2. There are challenging technical issues involved in such tracking which you obviously haven't yet considered, and which I think we neither need nor wish to discuss here.
3. The scary thing is that those who know a little bit about this stuff assume the technical issues can't be overcome, but those who know more know that given sufficient effort and resources (available to, let us say, Google, Choice Point, or maybe even the government), know that to a great extent they can be.
4. These rather inflammatory issues are but a small part of a much larger social issue involving the troubling implications of the very large scale tracking/recording/monitoring the existence of individual citizens by private and governmental agencies. For a non-hysterical non-technical study, see No Place to Hide, by Robert O'Harrow, Free Press, 2005. But I can tell you that the situation is actually rather more grim than he describes.
In my deleted user space edits I argued that the very first step to addressing WP's quality control problem has to be eliminating edits by unregistered users, and officially proscribing socks (so that those who create socks at least know they are breaking rules and can be summarily evicted if caught).
Jimmy Wales appears to be moving ever so slowly in that direction, but there is a profound internal conflict in WP culture between (1) WP as a vast MUD for "anon blogging" (2) WP as a public information resource. I argued for splitting off "wikispeech.org" from "wikipedia.org" as a first step permitting rational discussion of policies including behavioral rules (wikilaws) appropriate for these two very different functions. Obviously, for wikispeech.org, secure anonymity (very hard to achieve, as it turns out!) is of paramount importance. For wikipedia.org, very different considerations take precedence. I argued for a "constitution" specifically designed to avoid the need for "user monitoring" on the vast scale you envision. I actually proposed something not dissimilar to a karma system, but it is clear that this would be tolerated only by users deeply committed to the ideal of volunteer service in working toward a common goal, users willing to sacrifice considerable amounts of their privacy while working on the project.
All of these issues are so inflammatory within the WP community that rational discussion of them has proven perennially impossible.
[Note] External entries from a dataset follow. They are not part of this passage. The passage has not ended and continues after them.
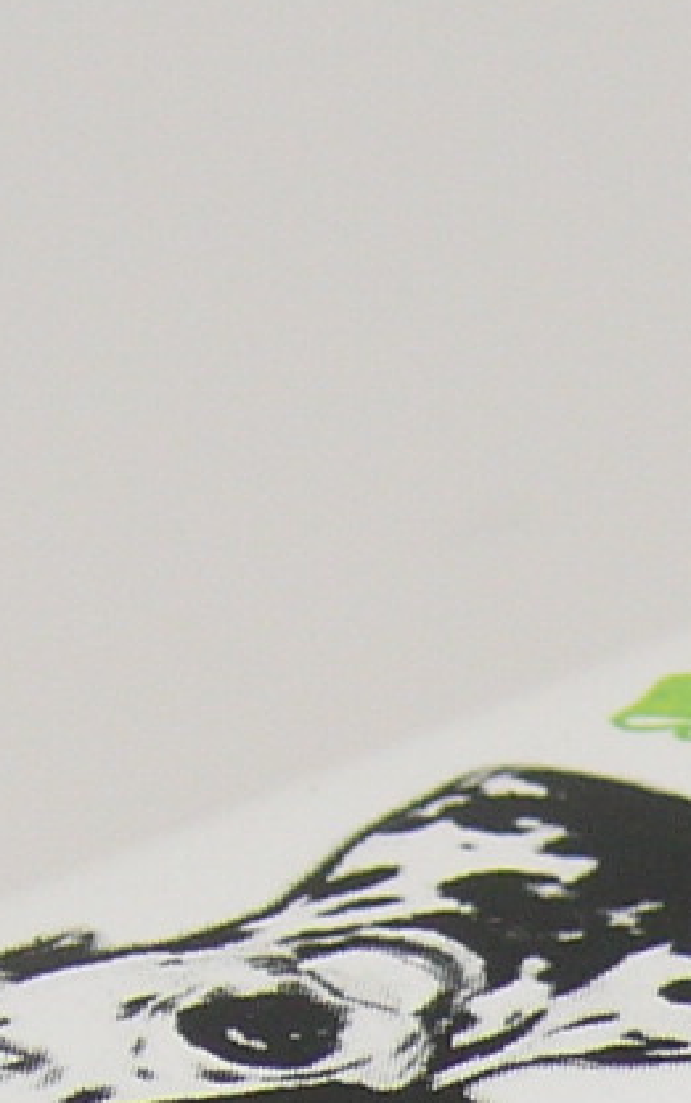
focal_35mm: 419
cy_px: 1510
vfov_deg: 5.0
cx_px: 455
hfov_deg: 3.1
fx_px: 12612
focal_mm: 13.5
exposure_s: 1/30
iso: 100
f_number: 4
And even if discussion were possible, changes are almost impossible given the fact that, as I already pointed out, the WP procedure for discussing policy changes is hopelessly impractical. I feel this stunning inefficiency is one of the main reasons why, as Stacy Schiff put it, "Wikipedia has become a regulatory thicket".
(An irony: Stacy Schiff has written a book about V. and V. Nabokov; many of Vladimir's novels center around the ambiguity of personal identity, so it is no coincidence that her analysis of WP is so perceptive.)